Science fiction gives us many imaginative conceptions of what the future might be like. But reality usually takes a different turn: developments arise from directions that no-one envisioned (PCs, mobile phones, the Internet). Or conversely, attractive-sounding ideas turn out to be harder to achieve than we originally thought (flying cars, personal jet packs, cheap nuclear power).
Seemingly simple or banal-sounding ideas can often have far-reaching effects on society. Being able to send short text messages on a mobile phone created a whole culture of communication around that method, including the infamous “txt speak”, and a great many business models built around selling products via such messages.
Here I want to talk about something seemingly even more banal, commonplace, ordinary-seeming: clothing. How might future technological developments--plausible or otherwise--affect the nature of clothing?
Currently, we spend several tens of minutes every day getting dressed and undressed. Clothes have various kinds of fastening systems, mainly nowadays in the form of zips and buttons, that we learn to master as children. This fastening technology has evolved over time, too: the zipper was only invented in the 19th century. Before buttonholes, the buttons fitted through loops of cloth. Some clothing used laces (these days normally only found on shoes) instead of buttons. More recently we have snap fasteners and Velcro.
What’s the logical next step? It seems to me it would be to make clothing easier to use. Instead of fasteners that the wearer has to learn to manipulate, how about clothing that will fasten or unfasten itself? Perhaps made of a material run through with polymer fibres that can change their shape according to an applied electric field, with seams that will stick together like glue or come apart, again under the control of an applied field, all operated by the press of a button.
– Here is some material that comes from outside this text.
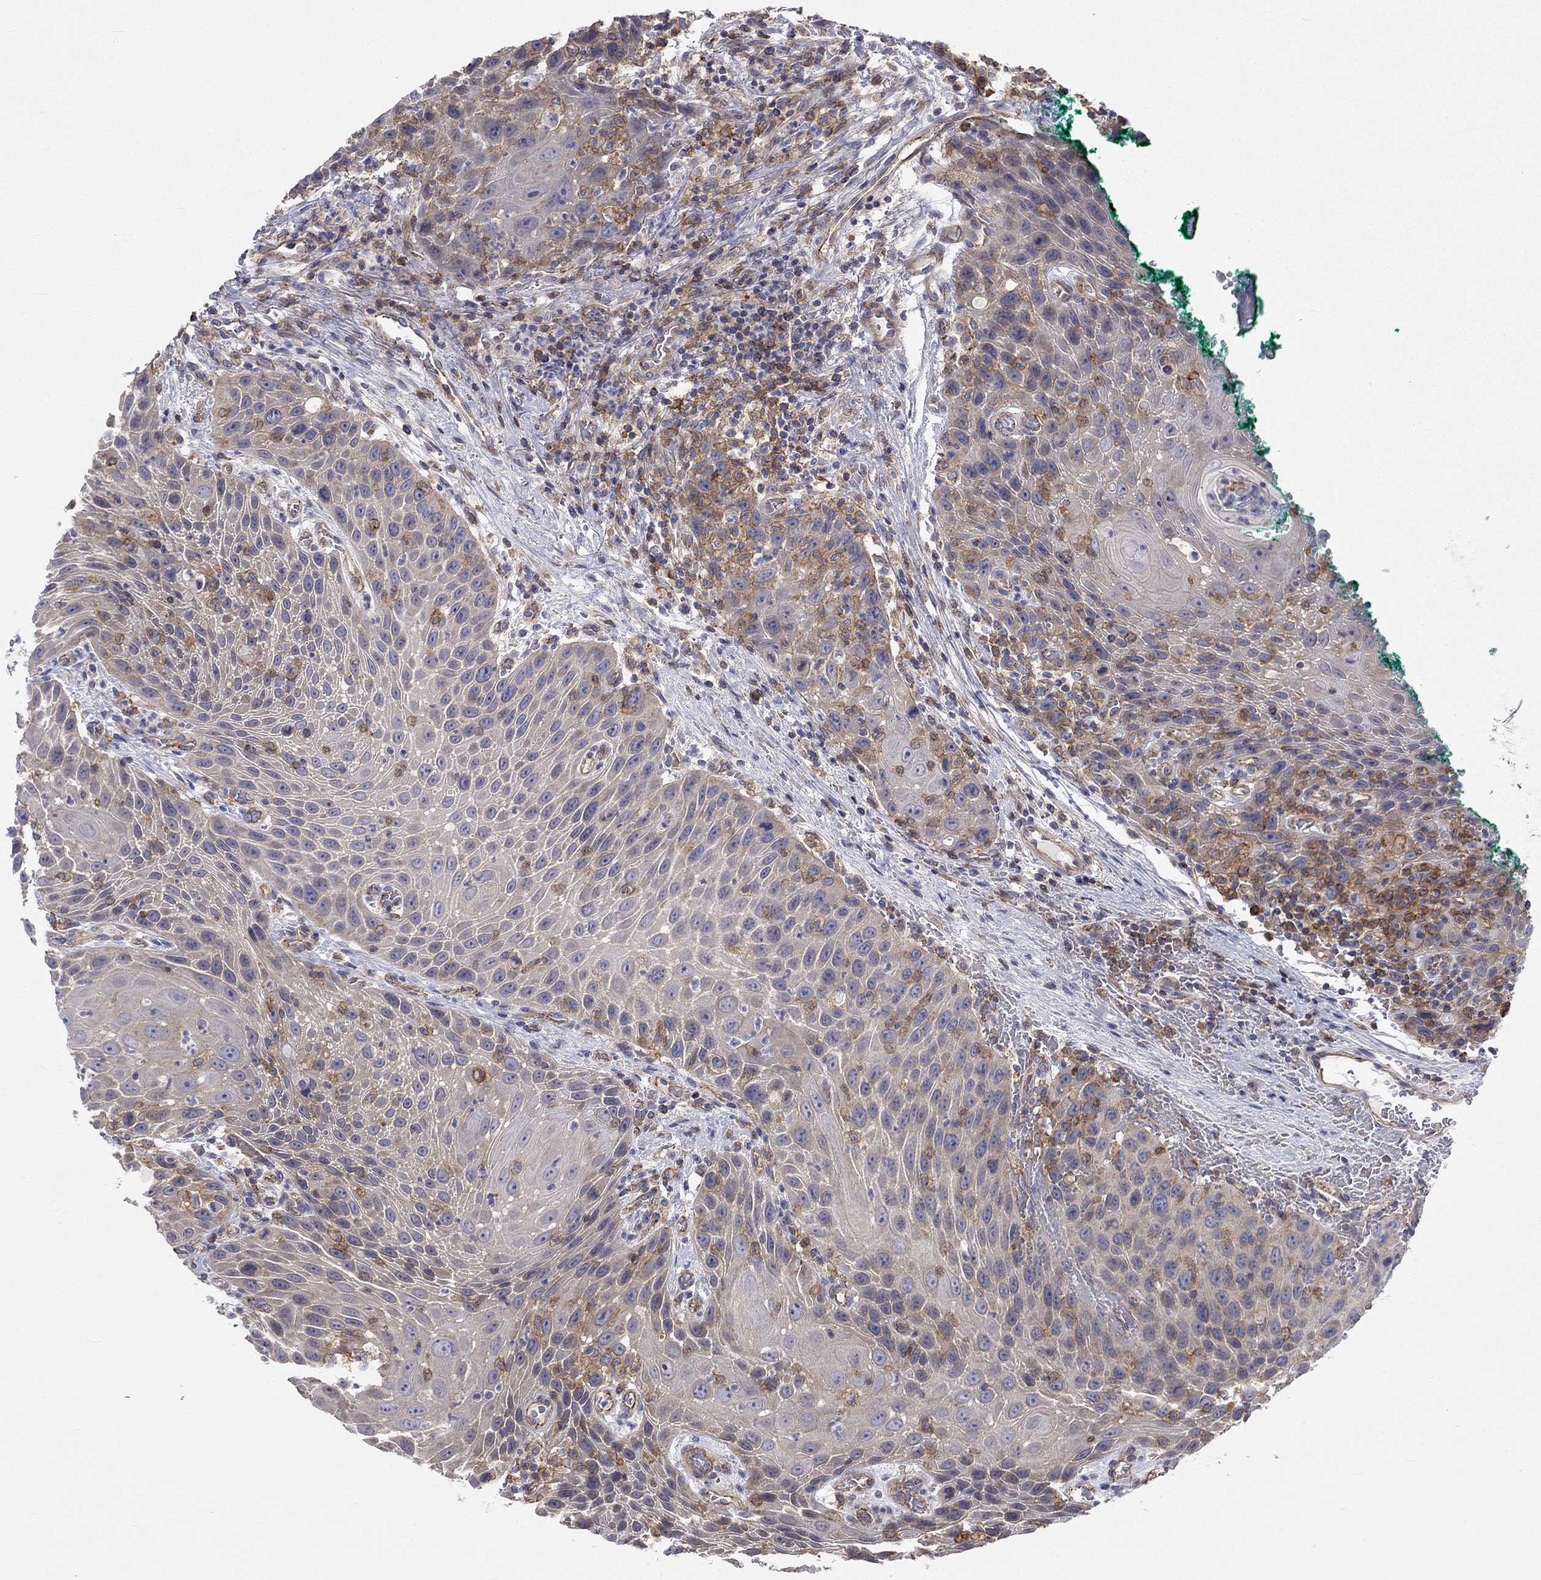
{"staining": {"intensity": "strong", "quantity": "<25%", "location": "cytoplasmic/membranous"}, "tissue": "head and neck cancer", "cell_type": "Tumor cells", "image_type": "cancer", "snomed": [{"axis": "morphology", "description": "Squamous cell carcinoma, NOS"}, {"axis": "topography", "description": "Head-Neck"}], "caption": "Immunohistochemistry (IHC) micrograph of head and neck squamous cell carcinoma stained for a protein (brown), which demonstrates medium levels of strong cytoplasmic/membranous expression in about <25% of tumor cells.", "gene": "PCDHGA10", "patient": {"sex": "male", "age": 69}}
The wearer would start by putting on nothing more than a small, lightweight gadget resembling a belt or a collar. Operating controls on this would cause it to extrude the active fabric according to a preprogrammed design that specifies its detailed placement and shape, even the colour and texture, generating a full, custom-fitting outfit in just a few seconds. And pressing another button would cause the outfit to just as quickly disappear.
When it becomes so easy to put clothes on and take them off again, what will be the likely social consequences? Well, one good rule of thumb is, if you make it easier for people to do something, they will likely do more of it. Just as the motor-car made it so easy to travel about town, that people began living further away from city centres, leading to the growth of suburbs, so active clothing will likely lead to people changing their clothes a great many times a day.
The obvious functional use for active clothing is adaptation to the environment: thicker and more protective outdoors in colder weather, thinner, and perhaps more revealing, indoors. (And “Can I take your coat?” becomes a quaint ritual of the past.) Even while outdoors, if the weather changes, it is easy for the clothing to adapt: if it starts to rain, you just summon up a waterproof layer, no need to dash indoors to change or find an umbrella.
And there is functional adaptation to the activity of the moment. Decide to go for a swim? It’s easy enough for active clothing to turn into a swimming costume. And when you come out of the water, really advanced active clothing would not only turn itself back into a nice, dry suit of land clothes, but it would dry you off as well!
But of course there can also be non-functional, more decorative uses. If you could wear a different outfit every minute of the day, would you? Very likely you would. The outfit you were wearing at any particular instant could come to represent your mood, or become a form of real-time social communication in its own right. “Cloth speak”, anyone?
Another possible consequence is, given the lack of fasteners and the ease with which the outfit can be completely changed, there will be less need to get partially dressed. That is, you will be either completely dressed or completely undressed—for a better fit, the function currently fulfilled by a separate layer of underwear can be integrated into the outfit. Nudity nowadays is usually considered an embarrassing state to be in, in part because a nude person is a vulnerable person, unprotected from the elements, sharp edges on objects, and other such hazards, and it takes several minutes, with access to a suitable wardrobe, to become presentably non-nude.
But what if you could become nude or non-nude instantly, at the flick of a switch? If changing from one outfit to another required you to become temporarily nude in-between, would it be worth the trouble to go someplace private just for those few seconds it took to change, or would it become accepted to simply flick the switch right there and then in front of everybody, and accept a flash of bare skin as a regular fact of everyday life?
In short, it seems to me quite likely that advances in wearing clothes will also lead to advances in not wearing clothes.